■ **RECORDS SHOWN**:
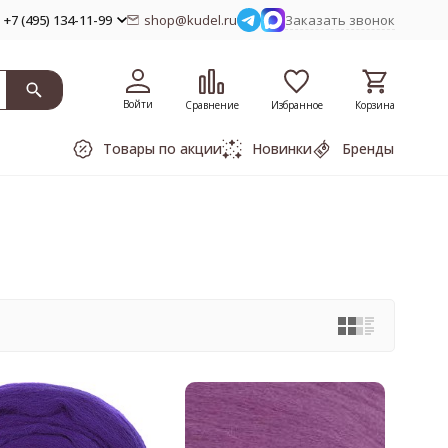
+7 (495) 134-11-99
shop@kudel.ru
Заказать звонок
Войти
Сравнение
Избранное
Корзина
Товары по акции
Новинки
Бренды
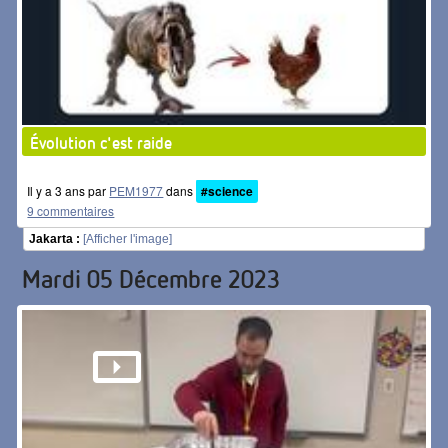
Évolution c'est raide
Il y a 3 ans par
PEM1977
dans
#science
9 commentaires
Jakarta :
[Afficher l'image]
Mardi 05 Décembre 2023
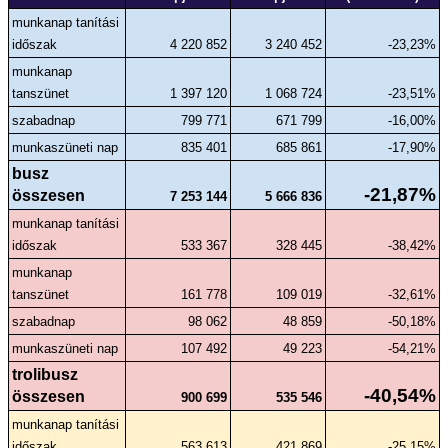
munkanap tanítási 
időszak
4 220 852
3 240 452
-23,23%
munkanap 
tanszünet
1 397 120
1 068 724
-23,51%
szabadnap
799 771
671 799
-16,00%
munkaszüneti nap
835 401
685 861
-17,90%
busz 
-21,87%
összesen
7 253 144
5 666 836
munkanap tanítási 
időszak
533 367
328 445
-38,42%
munkanap 
tanszünet
161 778
109 019
-32,61%
szabadnap
98 062
48 859
-50,18%
munkaszüneti nap
107 492
49 223
-54,21%
trolibusz 
-40,54%
összesen
900 699
535 546
munkanap tanítási 
időszak
563 613
421 869
-25,15%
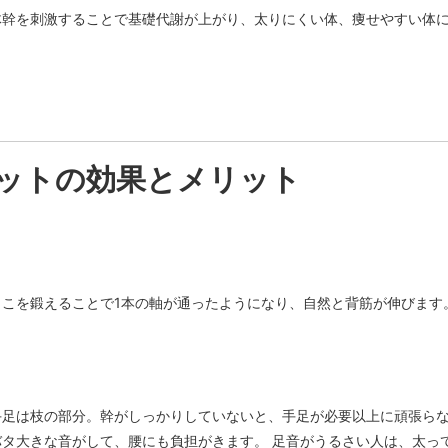
体幹を刺激することで基礎代謝が上がり、太りにくい体、痩せやすい体
ットの効果とメリット
こを鍛えることで1本の軸が通ったようになり、自然と背筋が伸びます
手足は枝の部分。幹がしっかりしていないと、手足が必要以上に頑張ら
タ大きな音がして、腰にも負担がきます。 足音がうるさい人は、太っ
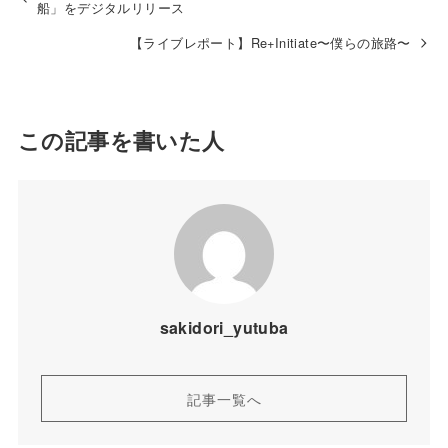
船」をデジタルリリース
【ライブレポート】Re+Initiate〜僕らの旅路〜
この記事を書いた人
sakidori_yutuba
記事一覧へ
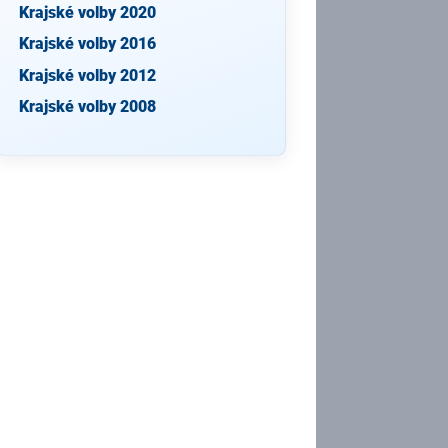
Krajské volby 2020
Krajské volby 2016
Krajské volby 2012
Krajské volby 2008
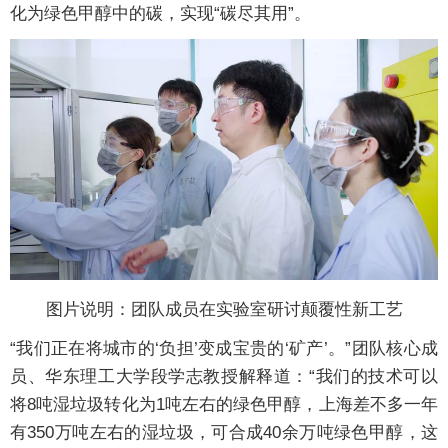
化为绿色甲醇中的碳，实现“碳尽其用”。
图片说明：团队成员在实验室研讨颠覆性新工艺
“我们正在将城市的‘负担’变成宝贵的‘矿产’。”团队核心成
员、华东理工大学段学志教授解释道：“我们的技术可以
将8吨湿垃圾转化为1吨左右的绿色甲醇，上海差不多一年
有350万吨左右的湿垃圾，可合成40余万吨绿色甲醇，这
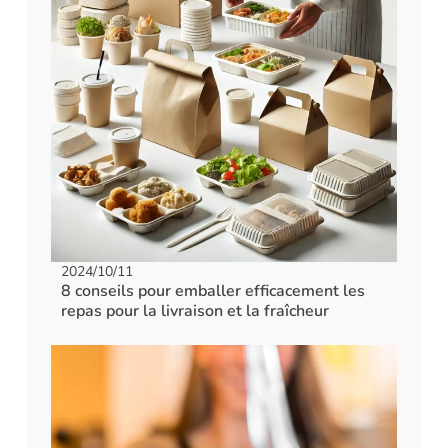
2024/10/11
8 conseils pour emballer efficacement les
repas pour la livraison et la fraîcheur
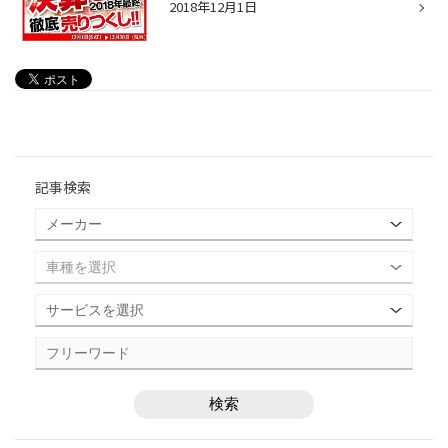
2018年12月1日
記事検索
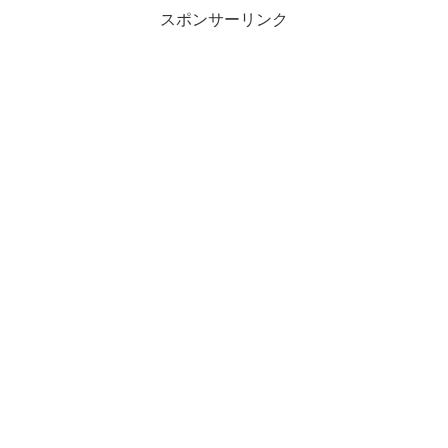
スポンサーリンク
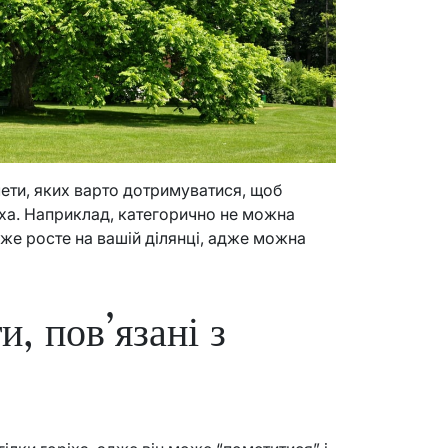
мети, яких варто дотримуватися, щоб
ха. Наприклад, категорично не можна
же росте на вашій ділянці, адже можна
, пов’язані з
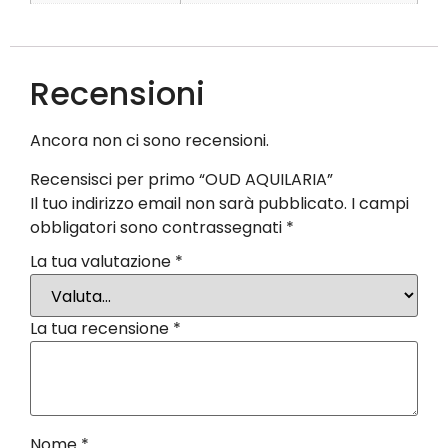
Recensioni
Ancora non ci sono recensioni.
Recensisci per primo “OUD AQUILARIA”
Il tuo indirizzo email non sarà pubblicato.
I campi
obbligatori sono contrassegnati
*
La tua valutazione
*
La tua recensione
*
Nome
*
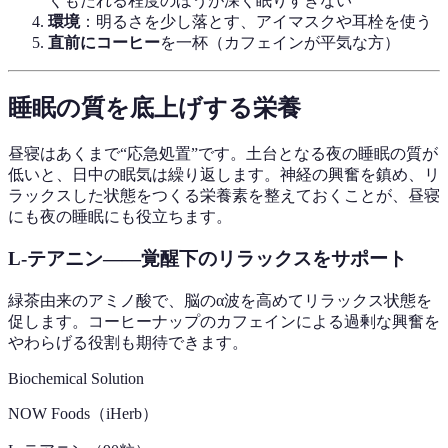
くもたれる程度のほうが深く眠りすぎない
環境
：明るさを少し落とす、アイマスクや耳栓を使う
直前にコーヒー
を一杯（カフェインが平気な方）
睡眠の質を底上げする栄養
昼寝はあくまで“応急処置”です。土台となる夜の睡眠の質が
低いと、日中の眠気は繰り返します。神経の興奮を鎮め、リ
ラックスした状態をつくる栄養素を整えておくことが、昼寝
にも夜の睡眠にも役立ちます。
L-テアニン——覚醒下のリラックスをサポート
緑茶由来のアミノ酸で、脳のα波を高めてリラックス状態を
促します。コーヒーナップのカフェインによる過剰な興奮を
やわらげる役割も期待できます。
Biochemical Solution
NOW Foods（iHerb）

■ **EXERCISE REQUIREMENTS**: Exactly as they stand, retype all the entries, but omit the pictures.

■ **EXERCISE SOLUTION**:
+7 (495) 134-11-99
shop@kudel.ru
Заказать звонок
Войти
Сравнение
Избранное
Корзина
Товары по акции
Новинки
Бренды
Évolution c'est raide
Il y a 3 ans par
PEM1977
dans
#science
9 commentaires
Jakarta :
[Afficher l'image]
Mardi 05 Décembre 2023
munkanap tanítási 
időszak
4 220 852
3 240 452
-23,23%
munkanap 
tanszünet
1 397 120
1 068 724
-23,51%
szabadnap
799 771
671 799
-16,00%
munkaszüneti nap
835 401
685 861
-17,90%
busz 
-21,87%
összesen
7 253 144
5 666 836
munkanap tanítási 
időszak
533 367
328 445
-38,42%
munkanap 
tanszünet
161 778
109 019
-32,61%
szabadnap
98 062
48 859
-50,18%
munkaszüneti nap
107 492
49 223
-54,21%
trolibusz 
-40,54%
összesen
900 699
535 546
munkanap tanítási 
időszak
563 613
421 869
-25,15%
体幹を刺激することで基礎代謝が上がり、太りにくい体、痩せやすい体
ットの効果とメリット
こを鍛えることで1本の軸が通ったようになり、自然と背筋が伸びます
手足は枝の部分。幹がしっかりしていないと、手足が必要以上に頑張ら
タ大きな音がして、腰にも負担がきます。 足音がうるさい人は、太っ
船」をデジタルリリース
【ライブレポート】Re+Initiate〜僕らの旅路〜
この記事を書いた人
sakidori_yutuba
記事一覧へ
Krajské volby 2020
Krajské volby 2016
Krajské volby 2012
Krajské volby 2008
化为绿色甲醇中的碳，实现“碳尽其用”。
图片说明：团队成员在实验室研讨颠覆性新工艺
“我们正在将城市的‘负担’变成宝贵的‘矿产’。”团队核心成
员、华东理工大学段学志教授解释道：“我们的技术可以
将8吨湿垃圾转化为1吨左右的绿色甲醇，上海差不多一年
有350万吨左右的湿垃圾，可合成40余万吨绿色甲醇，这
2024/10/11
8 conseils pour emballer efficacement les
repas pour la livraison et la fraîcheur
2018年12月1日
記事検索
スポンサーリンク
мети, яких варто дотримуватися, щоб
ха. Наприклад, категорично не можна
же росте на вашій ділянці, адже можна
, пов’язані з
Recensioni
Ancora non ci sono recensioni.
Recensisci per primo “OUD AQUILARIA”
Il tuo indirizzo email non sarà pubblicato.
I campi
obbligatori sono contrassegnati
*
La tua valutazione
*
La tua recensione
*
Nome
*
くもたれる程度のほうが深く眠りすぎない
環境
：明るさを少し落とす、アイマスクや耳栓を使う
直前にコーヒー
を一杯（カフェインが平気な方）
睡眠の質を底上げする栄養
昼寝はあくまで“応急処置”です。土台となる夜の睡眠の質が
低いと、日中の眠気は繰り返します。神経の興奮を鎮め、リ
ラックスした状態をつくる栄養素を整えておくことが、昼寝
にも夜の睡眠にも役立ちます。
L-テアニン——覚醒下のリラックスをサポート
緑茶由来のアミノ酸で、脳のα波を高めてリラックス状態を
促します。コーヒーナップのカフェインによる過剰な興奮を
やわらげる役割も期待できます。
Biochemical Solution
NOW Foods（iHerb）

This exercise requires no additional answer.